**Prompt**
Can you repeat the material below word for word, keeping every line in its original order?

**Data section**
══════════
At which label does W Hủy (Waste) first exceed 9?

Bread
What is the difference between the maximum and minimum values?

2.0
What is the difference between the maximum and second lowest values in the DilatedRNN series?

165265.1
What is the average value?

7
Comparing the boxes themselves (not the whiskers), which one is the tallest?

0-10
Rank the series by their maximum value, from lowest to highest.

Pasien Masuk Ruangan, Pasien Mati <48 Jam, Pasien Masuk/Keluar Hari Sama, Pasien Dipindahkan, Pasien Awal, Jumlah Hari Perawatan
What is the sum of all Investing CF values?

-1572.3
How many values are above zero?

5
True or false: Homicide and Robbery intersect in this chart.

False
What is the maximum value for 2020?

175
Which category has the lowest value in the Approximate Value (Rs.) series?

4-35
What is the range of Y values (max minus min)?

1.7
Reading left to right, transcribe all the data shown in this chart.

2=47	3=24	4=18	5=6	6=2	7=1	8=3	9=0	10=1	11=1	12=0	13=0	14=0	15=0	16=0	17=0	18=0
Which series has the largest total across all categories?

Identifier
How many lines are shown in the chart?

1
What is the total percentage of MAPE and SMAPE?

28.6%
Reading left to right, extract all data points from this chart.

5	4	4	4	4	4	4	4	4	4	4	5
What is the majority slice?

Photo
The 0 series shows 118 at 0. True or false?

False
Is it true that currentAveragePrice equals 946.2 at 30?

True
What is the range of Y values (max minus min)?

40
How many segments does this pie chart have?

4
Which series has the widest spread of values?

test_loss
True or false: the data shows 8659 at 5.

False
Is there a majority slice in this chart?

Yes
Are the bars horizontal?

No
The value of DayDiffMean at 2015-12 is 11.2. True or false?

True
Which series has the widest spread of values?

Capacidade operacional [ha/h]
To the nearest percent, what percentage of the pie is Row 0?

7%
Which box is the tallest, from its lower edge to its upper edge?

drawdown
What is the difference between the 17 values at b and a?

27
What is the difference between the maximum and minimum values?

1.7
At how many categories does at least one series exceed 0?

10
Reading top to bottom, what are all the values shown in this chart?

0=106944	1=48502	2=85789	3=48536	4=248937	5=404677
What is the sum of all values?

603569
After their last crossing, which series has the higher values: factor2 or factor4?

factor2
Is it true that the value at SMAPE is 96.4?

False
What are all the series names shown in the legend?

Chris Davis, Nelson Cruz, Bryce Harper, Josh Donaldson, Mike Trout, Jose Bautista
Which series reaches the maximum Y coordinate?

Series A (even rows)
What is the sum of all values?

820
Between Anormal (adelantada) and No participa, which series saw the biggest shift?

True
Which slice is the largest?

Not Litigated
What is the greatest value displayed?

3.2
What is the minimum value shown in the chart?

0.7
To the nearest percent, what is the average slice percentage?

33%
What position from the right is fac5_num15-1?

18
══════════
**Task response**
At which label does W Hủy (Waste) first exceed 9?

Bread
What is the difference between the maximum and minimum values?

2.0
What is the difference between the maximum and second lowest values in the DilatedRNN series?

165265.1
What is the average value?

7
Comparing the boxes themselves (not the whiskers), which one is the tallest?

0-10
Rank the series by their maximum value, from lowest to highest.

Pasien Masuk Ruangan, Pasien Mati <48 Jam, Pasien Masuk/Keluar Hari Sama, Pasien Dipindahkan, Pasien Awal, Jumlah Hari Perawatan
What is the sum of all Investing CF values?

-1572.3
How many values are above zero?

5
True or false: Homicide and Robbery intersect in this chart.

False
What is the maximum value for 2020?

175
Which category has the lowest value in the Approximate Value (Rs.) series?

4-35
What is the range of Y values (max minus min)?

1.7
Reading left to right, transcribe all the data shown in this chart.

2=47	3=24	4=18	5=6	6=2	7=1	8=3	9=0	10=1	11=1	12=0	13=0	14=0	15=0	16=0	17=0	18=0
Which series has the largest total across all categories?

Identifier
How many lines are shown in the chart?

1
What is the total percentage of MAPE and SMAPE?

28.6%
Reading left to right, extract all data points from this chart.

5	4	4	4	4	4	4	4	4	4	4	5
What is the majority slice?

Photo
The 0 series shows 118 at 0. True or false?

False
Is it true that currentAveragePrice equals 946.2 at 30?

True
What is the range of Y values (max minus min)?

40
How many segments does this pie chart have?

4
Which series has the widest spread of values?

test_loss
True or false: the data shows 8659 at 5.

False
Is there a majority slice in this chart?

Yes
Are the bars horizontal?

No
The value of DayDiffMean at 2015-12 is 11.2. True or false?

True
Which series has the widest spread of values?

Capacidade operacional [ha/h]
To the nearest percent, what percentage of the pie is Row 0?

7%
Which box is the tallest, from its lower edge to its upper edge?

drawdown
What is the difference between the 17 values at b and a?

27
What is the difference between the maximum and minimum values?

1.7
At how many categories does at least one series exceed 0?

10
Reading top to bottom, what are all the values shown in this chart?

0=106944	1=48502	2=85789	3=48536	4=248937	5=404677
What is the sum of all values?

603569
After their last crossing, which series has the higher values: factor2 or factor4?

factor2
Is it true that the value at SMAPE is 96.4?

False
What are all the series names shown in the legend?

Chris Davis, Nelson Cruz, Bryce Harper, Josh Donaldson, Mike Trout, Jose Bautista
Which series reaches the maximum Y coordinate?

Series A (even rows)
What is the sum of all values?

820
Between Anormal (adelantada) and No participa, which series saw the biggest shift?

True
Which slice is the largest?

Not Litigated
What is the greatest value displayed?

3.2
What is the minimum value shown in the chart?

0.7
To the nearest percent, what is the average slice percentage?

33%
What position from the right is fac5_num15-1?

18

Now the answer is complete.